=== EXCERPTED PASSAGE ===
[Smt-talk] Mozart harmonic progression

John Cuciurean jcuciure at uwo.ca
Wed Apr 24 12:36:09 PDT 2013


Hello all,

I am enjoying reading this thread, and like others, hope that Prof. 
Proctor continues to participate -- I too have benefited from his insights.

In light of Charles Smith's latest offering, see also Beethoven's 
Variations in C minor WoO 80, with a 6th above ^6 the bass leading to 
Ger+6 over b^6 in the bass -- in this case a IV6 chord is used to 
harmonize ^6 in the bass, which is indeed preceded by a harmony that 
tonicizes IV with b^7 in the bass.

On a related note, see Purcell's "Dido's Lament" which I suspect has 
been left off this thread due to the admitted absence of an Aug 6th 
chord over b^6. That not withstanding, the voice-leading or harmonic 
approach (pick your preference) from tonic to the harmony over b^6 (iv6 
in Purcell's case) is treated in 6 (at least) different ways throughout 
the piece that resonate closely with what Charles Smith has described 
below (including voice-leading configurations that employ both a 6th 
above ^6 in the bass as well as a 7th above ^6 in the bass, as 
combinations of the two that employ a 7-6 susp over 6^ in the bass). I 
will refrain from providing further commentary at this time but simply 
offer this example as further fodder for this thread.  I will let others 
determine whether they accept iv6 as a diatonic variant of what might 
otherwise be an It+6 in Mozart's and Beethoven's settings of this 
specific bass line.

=== DATASET CONTENT ===
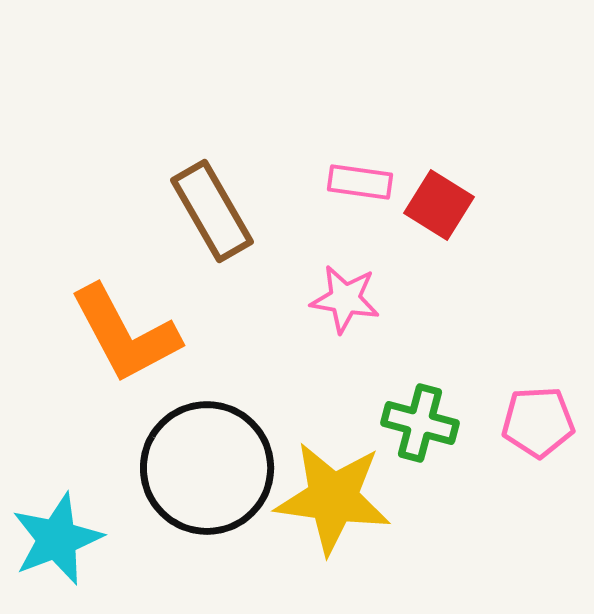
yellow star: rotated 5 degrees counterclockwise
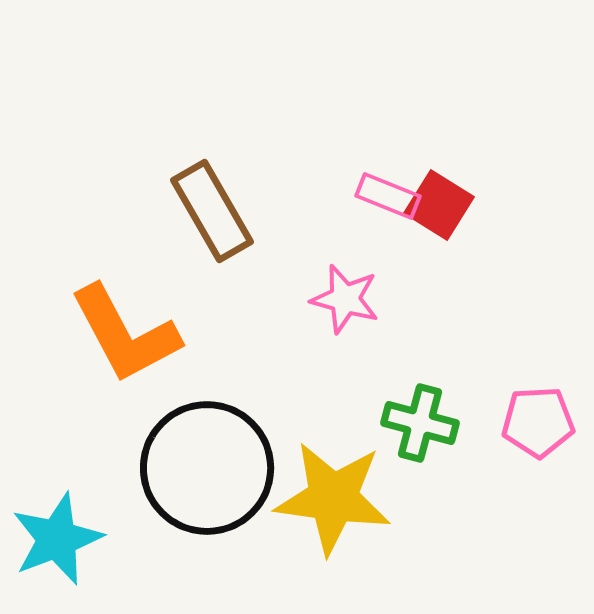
pink rectangle: moved 28 px right, 14 px down; rotated 14 degrees clockwise
pink star: rotated 6 degrees clockwise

=== REQUIRED TASKS ===
[1] Answer these questions using the post on harmonic progression:
(a) Which Beethoven work does the writer point to?
(b) What harmony does Purcell place over b^6 in "Dido's Lament"?
(c) At least how many different ways of approaching that harmony from tonic does the writer find in the piece?
[2] Go on with the post on harmonic progression, picking up right after its last sentence.
The listing comes from a different source than the post on harmonic progression.

=== EXPECTED ANSWERS ===
[1]
(a) Variations in C minor WoO 80
(b) iv6
(c) 6

[2]
Best,
John Cuciurean
Assoc Prof of Music Theory
Western University
London, ON, Canada




On 24/04/2013 1:46 PM, Charles J. Smith wrote:
> Eric,
>
> Here are those examples I promised you a few days ago.
>
> It's been a useful exercise to go back through these, and I think I 
> learned something from the process. There are lots of ways to 
> categorize and manage augmented-6th chords---by the mode of the 
> passage in which they appear, by the function and bass of the harmony 
> from which their approach begins, and so on. At some point, however, 
> such a taxonomy will likely yield a category containing a number of 
> A6s in minor whose immediately preceding bass scale-step is a 
> (major-mode-related) ^6, moving to the b^6 under the A6. Within this 
> category, there seem to be two basic voice-leadings: those in  which 
> the harmony over the ^6 contains a 6th, and those in which it contains 
> a 7th. Put another way, those in which the #^4 of the A6 is approached 
> from below (diatonic 6th) and those in which it is approached from 
> above (diatonic 7th). Now, of course, from a larger perspective, the 
> "chordal" status of these things can be seriously questioned; both the 
> 6-+6 and 7-+6 voice-leadings are part of larger unfoldings of more 
> significant harmonies. But whether you think of these local things as 
> chords or as voice-leading configurations, there is a real difference 
> to be observed here.
>
> When the A6 is approached by 6-+6 voice-leading, the 6/3 sonority is 
> often treated as a chord to be tonicized, and thus is often preceded 
> by a 1-b7 (or even 1-7-b7) bass.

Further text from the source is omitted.